Although we are right to expect Coca-Cola to invest in the ColaLife idea, we shouldn’t expect them to ‘own’ it – and indeed they have no aspiration to. Coca-Cola will be one of a number of crucial partners that will be required to make ColaLife a successful, replicable reality. If ColaLife aidpods are going to be part of the trials this year we are going to need several thousand of them. We are going to need talented designers to build and test prototypes. Then we’ll need them made – preferably in Africa. Everything so far has been voluntary – but to do this properly we’re going to need funding. While the trials are underway in Tanzania we’ll need to be learning and understanding the key success factors. We’ll need to be working with local people in other developing countries to understand local conditions and the enablers and barriers to replication of the idea. And so the list goes on.

So, Google, if you’re listening. We need you now more than ever.

The text of our Project 10^100 entry are here.

Please register to vote for ColaLife here.

If you work for Google . . . when are you going to announce the top 100 ideas? (well, if you don’t ask?).

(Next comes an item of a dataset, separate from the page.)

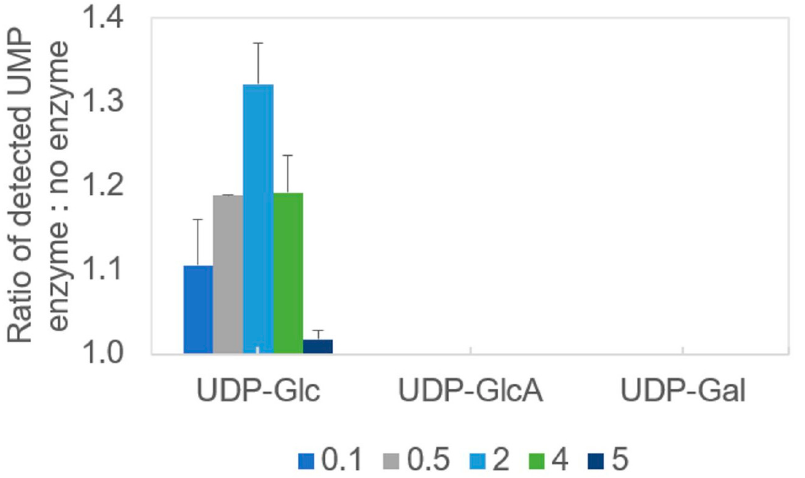
Figure 4. Determination of the donor specificity of recombinant PssA phosphoglycosyltransferase. The colored bars represent the averaged results of two replicates for a given protein amount indicated in the legend at the bottom ( µ g), for which the ratio of the UMP detected in the complete reaction to the respective negative control (no enzyme) was calculated—thus the X -axis intersects the Y -axis at 1.0. Error bars represent standard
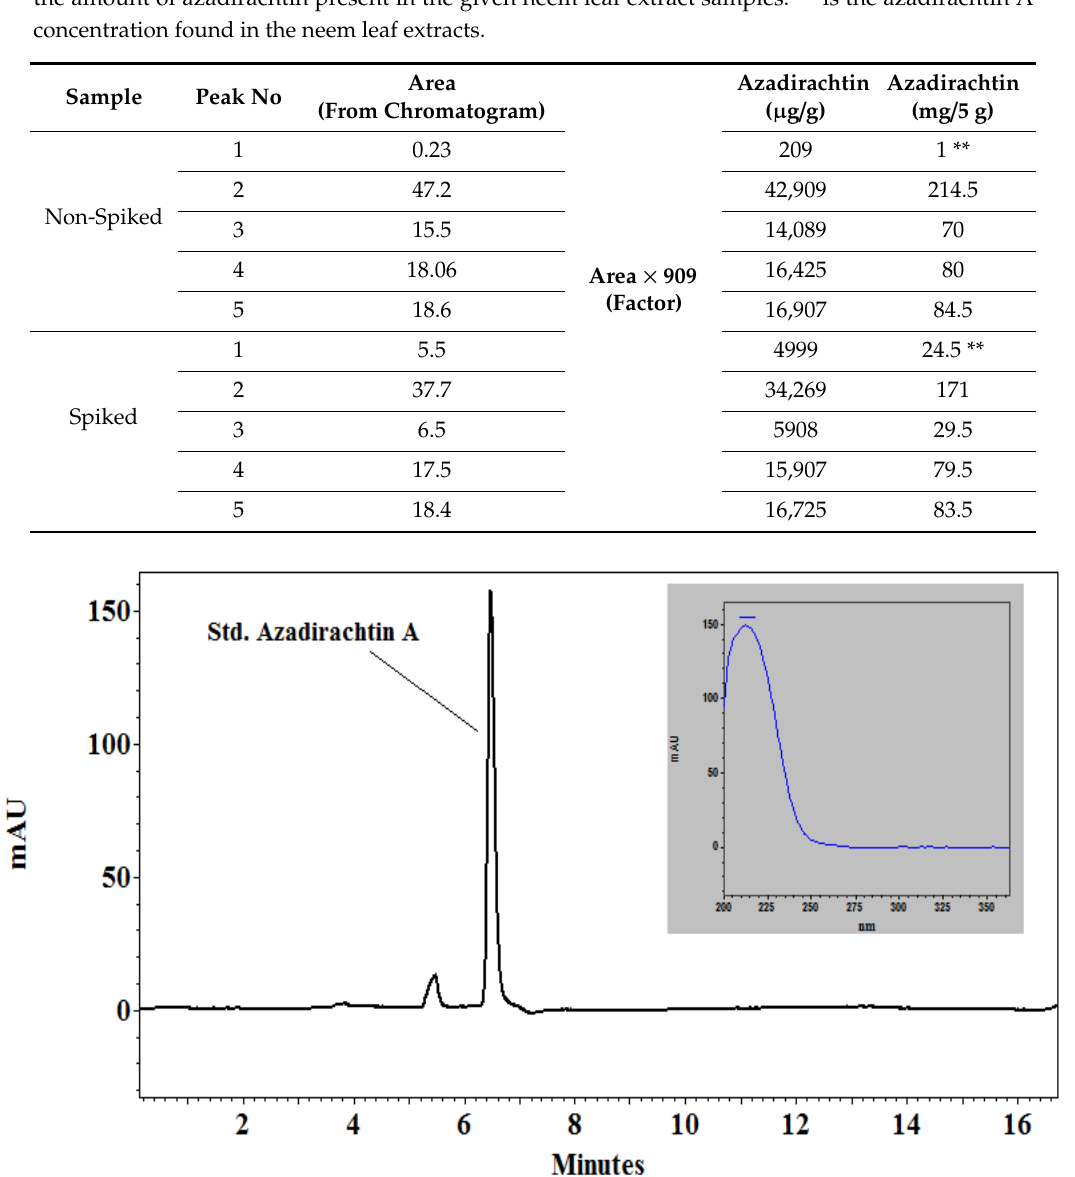
Figure 1. HPLC chromatogram of standard azadirachtin A.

  1. Why ColaLife needs Google’s support more than ever – https://is.gd/u9ec

  2. Dear Simon

    I heard you on Radio 4 this afternoon talking about Cola Life. I run a small consultancy that specialises in corporate responsibility. One of my clients is Envirtorade who operate in Mozambique and generate sustainable livelihoods through forestry planting and voluntary carbon credits trading.

    I would welcome more information about Cola Life and meeting up with you.